To that, Monica laughed and when they broke free of the hug shook her head.
“It was a close call for us,” she told Gabriella. “I walked away from him because I didn’t know if I could rebuild myself after admitting everything about Yates. But I came to my senses and it all worked out. These have been the best five years of my life.”
“He loves you so much,” Gabriella said. “We all see it in everything he does. And when you finally marry him, it’ll be such a big celebration. We’ll have fireworks and a parade or something grand.” She joked.
“Everybody’s path in life is different,” Monica said. “There are some patches that are similar, some roads that lead you around in circles, and some that drop you right into a dead end. But eventually, I believe, everybody gets to where they are supposed to be.”

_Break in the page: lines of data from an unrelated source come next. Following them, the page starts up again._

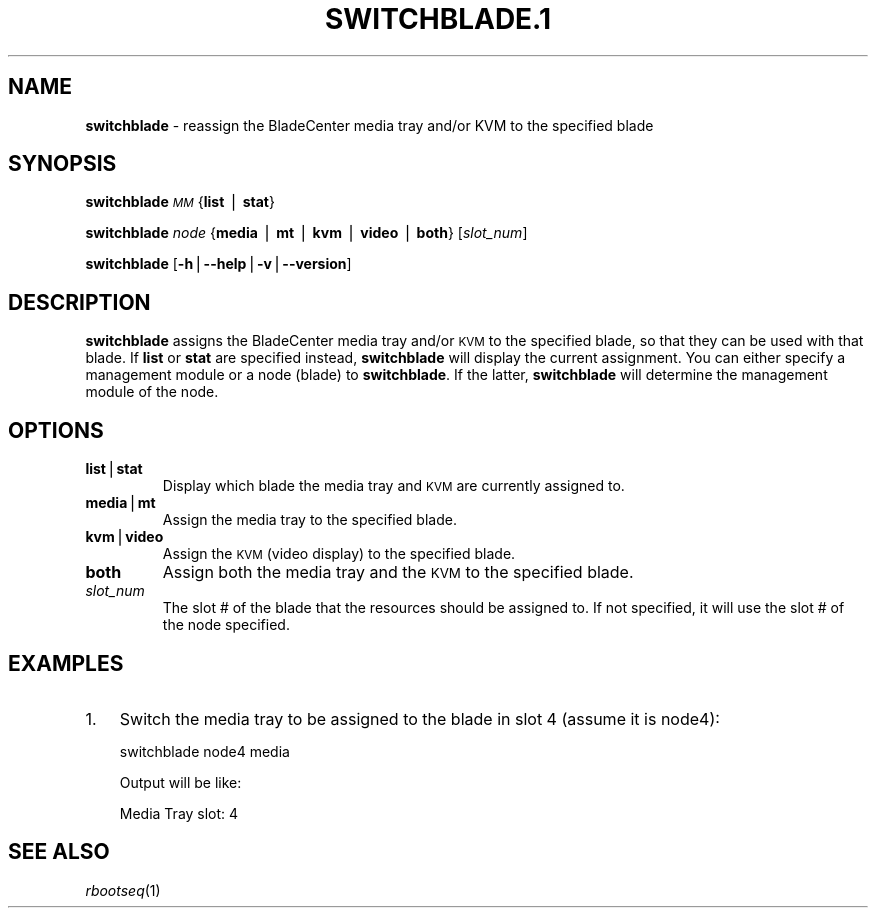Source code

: .\" Automatically generated by Pod::Man v1.37, Pod::Parser v1.32
.\"
.\" Standard preamble:
.\" ========================================================================
.de Sh \" Subsection heading
.br
.if t .Sp
.ne 5
.PP
\fB\\$1\fR
.PP
..
.de Sp \" Vertical space (when we can't use .PP)
.if t .sp .5v
.if n .sp
..
.de Vb \" Begin verbatim text
.ft CW
.nf
.ne \\$1
..
.de Ve \" End verbatim text
.ft R
.fi
..
.\" Set up some character translations and predefined strings.  \*(-- will
.\" give an unbreakable dash, \*(PI will give pi, \*(L" will give a left
.\" double quote, and \*(R" will give a right double quote.  | will give a
.\" real vertical bar.  \*(C+ will give a nicer C++.  Capital omega is used to
.\" do unbreakable dashes and therefore won't be available.  \*(C` and \*(C'
.\" expand to `' in nroff, nothing in troff, for use with C<>.
.tr \(*W-|\(bv\*(Tr
.ds C+ C\v'-.1v'\h'-1p'\s-2+\h'-1p'+\s0\v'.1v'\h'-1p'
.ie n \{\
.    ds -- \(*W-
.    ds PI pi
.    if (\n(.H=4u)&(1m=24u) .ds -- \(*W\h'-12u'\(*W\h'-12u'-\" diablo 10 pitch
.    if (\n(.H=4u)&(1m=20u) .ds -- \(*W\h'-12u'\(*W\h'-8u'-\"  diablo 12 pitch
.    ds L" ""
.    ds R" ""
.    ds C` ""
.    ds C' ""
'br\}
.el\{\
.    ds -- \|\(em\|
.    ds PI \(*p
.    ds L" ``
.    ds R" ''
'br\}
.\"
.\" If the F register is turned on, we'll generate index entries on stderr for
.\" titles (.TH), headers (.SH), subsections (.Sh), items (.Ip), and index
.\" entries marked with X<> in POD.  Of course, you'll have to process the
.\" output yourself in some meaningful fashion.
.if \nF \{\
.    de IX
.    tm Index:\\$1\t\\n%\t"\\$2"
..
.    nr % 0
.    rr F
.\}
.\"
.\" For nroff, turn off justification.  Always turn off hyphenation; it makes
.\" way too many mistakes in technical documents.
.hy 0
.if n .na
.\"
.\" Accent mark definitions (@(#)ms.acc 1.5 88/02/08 SMI; from UCB 4.2).
.\" Fear.  Run.  Save yourself.  No user-serviceable parts.
.    \" fudge factors for nroff and troff
.if n \{\
.    ds #H 0
.    ds #V .8m
.    ds #F .3m
.    ds #[ \f1
.    ds #] \fP
.\}
.if t \{\
.    ds #H ((1u-(\\\\n(.fu%2u))*.13m)
.    ds #V .6m
.    ds #F 0
.    ds #[ \&
.    ds #] \&
.\}
.    \" simple accents for nroff and troff
.if n \{\
.    ds ' \&
.    ds ` \&
.    ds ^ \&
.    ds , \&
.    ds ~ ~
.    ds /
.\}
.if t \{\
.    ds ' \\k:\h'-(\\n(.wu*8/10-\*(#H)'\'\h"|\\n:u"
.    ds ` \\k:\h'-(\\n(.wu*8/10-\*(#H)'\`\h'|\\n:u'
.    ds ^ \\k:\h'-(\\n(.wu*10/11-\*(#H)'^\h'|\\n:u'
.    ds , \\k:\h'-(\\n(.wu*8/10)',\h'|\\n:u'
.    ds ~ \\k:\h'-(\\n(.wu-\*(#H-.1m)'~\h'|\\n:u'
.    ds / \\k:\h'-(\\n(.wu*8/10-\*(#H)'\z\(sl\h'|\\n:u'
.\}
.    \" troff and (daisy-wheel) nroff accents
.ds : \\k:\h'-(\\n(.wu*8/10-\*(#H+.1m+\*(#F)'\v'-\*(#V'\z.\h'.2m+\*(#F'.\h'|\\n:u'\v'\*(#V'
.ds 8 \h'\*(#H'\(*b\h'-\*(#H'
.ds o \\k:\h'-(\\n(.wu+\w'\(de'u-\*(#H)/2u'\v'-.3n'\*(#[\z\(de\v'.3n'\h'|\\n:u'\*(#]
.ds d- \h'\*(#H'\(pd\h'-\w'~'u'\v'-.25m'\f2\(hy\fP\v'.25m'\h'-\*(#H'
.ds D- D\\k:\h'-\w'D'u'\v'-.11m'\z\(hy\v'.11m'\h'|\\n:u'
.ds th \*(#[\v'.3m'\s+1I\s-1\v'-.3m'\h'-(\w'I'u*2/3)'\s-1o\s+1\*(#]
.ds Th \*(#[\s+2I\s-2\h'-\w'I'u*3/5'\v'-.3m'o\v'.3m'\*(#]
.ds ae a\h'-(\w'a'u*4/10)'e
.ds Ae A\h'-(\w'A'u*4/10)'E
.    \" corrections for vroff
.if v .ds ~ \\k:\h'-(\\n(.wu*9/10-\*(#H)'\s-2\u~\d\s+2\h'|\\n:u'
.if v .ds ^ \\k:\h'-(\\n(.wu*10/11-\*(#H)'\v'-.4m'^\v'.4m'\h'|\\n:u'
.    \" for low resolution devices (crt and lpr)
.if \n(.H>23 .if \n(.V>19 \
\{\
.    ds : e
.    ds 8 ss
.    ds o a
.    ds d- d\h'-1'\(ga
.    ds D- D\h'-1'\(hy
.    ds th \o'bp'
.    ds Th \o'LP'
.    ds ae ae
.    ds Ae AE
.\}
.rm #[ #] #H #V #F C
.\" ========================================================================
.\"
.IX Title "SWITCHBLADE.1 1"
.TH SWITCHBLADE.1 1 "2013-02-06" "perl v5.8.8" "User Contributed Perl Documentation"
.SH "NAME"
\&\fBswitchblade\fR \- reassign the BladeCenter media tray and/or KVM to the specified blade
.SH "SYNOPSIS"
.IX Header "SYNOPSIS"
\&\fBswitchblade\fR \fI\s-1MM\s0\fR {\fBlist\fR | \fBstat\fR}
.PP
\&\fBswitchblade\fR \fInode\fR {\fBmedia\fR | \fBmt\fR | \fBkvm\fR | \fBvideo\fR | \fBboth\fR} [\fIslot_num\fR]
.PP
\&\fBswitchblade\fR [\fB\-h\fR|\fB\-\-help\fR|\fB\-v\fR|\fB\-\-version\fR]
.SH "DESCRIPTION"
.IX Header "DESCRIPTION"
\&\fBswitchblade\fR assigns the BladeCenter media tray and/or \s-1KVM\s0 to the specified blade, so that they can be
used with that blade.  If \fBlist\fR or \fBstat\fR are specified instead, \fBswitchblade\fR will display the current
assignment.  You can either specify a management module or a node (blade) to \fBswitchblade\fR.  If the latter,
\&\fBswitchblade\fR will determine the management module of the node.
.SH "OPTIONS"
.IX Header "OPTIONS"
.IP "\fBlist\fR|\fBstat\fR" 7
.IX Item "list|stat"
Display which blade the media tray and \s-1KVM\s0 are currently assigned to.
.IP "\fBmedia\fR|\fBmt\fR" 7
.IX Item "media|mt"
Assign the media tray to the specified blade.
.IP "\fBkvm\fR|\fBvideo\fR" 7
.IX Item "kvm|video"
Assign the \s-1KVM\s0 (video display) to the specified blade.
.IP "\fBboth\fR" 7
.IX Item "both"
Assign both the media tray and the \s-1KVM\s0 to the specified blade.
.IP "\fIslot_num\fR" 7
.IX Item "slot_num"
The slot # of the blade that the resources should be assigned to.  If not specified, it will use the slot
# of the node specified.
.SH "EXAMPLES"
.IX Header "EXAMPLES"
.IP "1." 3
Switch the media tray to be assigned to the blade in slot 4 (assume it is node4):
.Sp
.Vb 1
\& switchblade node4 media
.Ve
.Sp
Output will be like:
.Sp
.Vb 1
\& Media Tray slot: 4
.Ve
.SH "SEE ALSO"
.IX Header "SEE ALSO"
\&\fIrbootseq\fR\|(1)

Gabriella took those words with her as they moved downstairs to smell the scent of breakfast cooking.
Tyler looked around the table in the dining room and for a moment felt like he was taken back twenty-five years, to a time when his parents were alive and well and entertained friends. They would often have dinner parties or outdoor barbeques. Their closest friends would come and sometimes people that they did business with, but there would be lots of guests and laughter and a sense of home and belonging.
He didn’t know when that had stopped for him, but sitting here this morning, he knew he definitely wanted to get that feeling back on a more permanent basis. Picking up his glass to finish the last of the orange juice Dessie had insisted he drink—regardless of how much sugar he told her it contained—Tyler listened as Alex finished telling a story and Gabriella laughed.

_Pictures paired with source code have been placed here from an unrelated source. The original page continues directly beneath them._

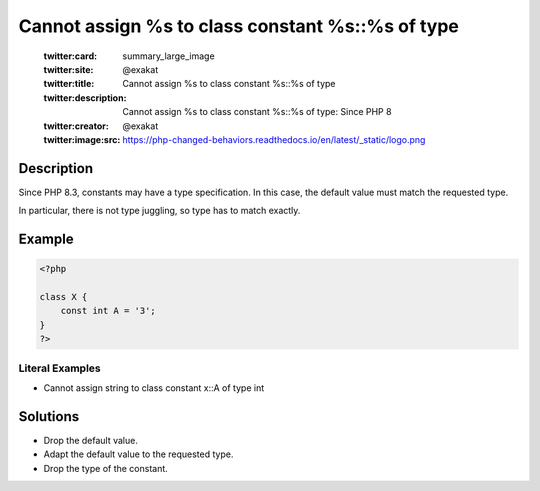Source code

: .. _cannot-assign-%s-to-class-constant-%s::%s-of-type:

Cannot assign %s to class constant %s::%s of type
-------------------------------------------------
 
	.. meta::
		:description:
			Cannot assign %s to class constant %s::%s of type: Since PHP 8.

	    :og:image: https://php-changed-behaviors.readthedocs.io/en/latest/_static/logo.png
		:og:type: article
		:og:title: Cannot assign %s to class constant %s::%s of type
		:og:description: Since PHP 8
		:og:url: https://php-errors.readthedocs.io/en/latest/messages/cannot-assign-%25s-to-class-constant-%25s%3A%3A%25s-of-type.html
	    :og:locale: en

	:twitter:card: summary_large_image
	:twitter:site: @exakat
	:twitter:title: Cannot assign %s to class constant %s::%s of type
	:twitter:description: Cannot assign %s to class constant %s::%s of type: Since PHP 8
	:twitter:creator: @exakat
	:twitter:image:src: https://php-changed-behaviors.readthedocs.io/en/latest/_static/logo.png
Description
___________
 
Since PHP 8.3, constants may have a type specification. In this case, the default value must match the requested type. 

In particular, there is not type juggling, so type has to match exactly.

Example
_______

.. code-block:: php

   <?php
   
   class X {
       const int A = '3';
   }
   ?>


Literal Examples
****************
+ Cannot assign string to class constant x::A of type int

Solutions
_________

+ Drop the default value.
+ Adapt the default value to the requested type.
+ Drop the type of the constant.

It was a rich, full-bodied sound, which had that feeling of constriction in his chest rising again. Tyler didn’t bother to question the sensation this time—because he knew what it was. And when she reached out to take his hand that was sitting in his lap, he looked over to her and smiled. Aside from that bandage on her forehead that pissed him off each time he looked at it, she was as beautiful as ever, sitting beside him with her hair out and around her shoulders. This was exactly where he wanted to be and who he wanted to be with.
“Don’t listen to him,” Gabriella said as she continued to grin at him. “I wasn’t that bad.”
“She was worse,” Alex added. “Everything my parents told her not to do, she did. And she did it so badly that they had no choice but to find out. Like the time she was sixteen and snuck out of the house to go to some party with her friends. When she tried to sneak back into the house at almost five the next morning, she managed to get into her room safely but then one of her friends called to make sure she was home and my mother answered the phone. Gabriella didn’t know Mom was on the other line and she proceeded to talk to her friend about all the fun they’d had and how excited they’d been when the college boys showed up at the party.”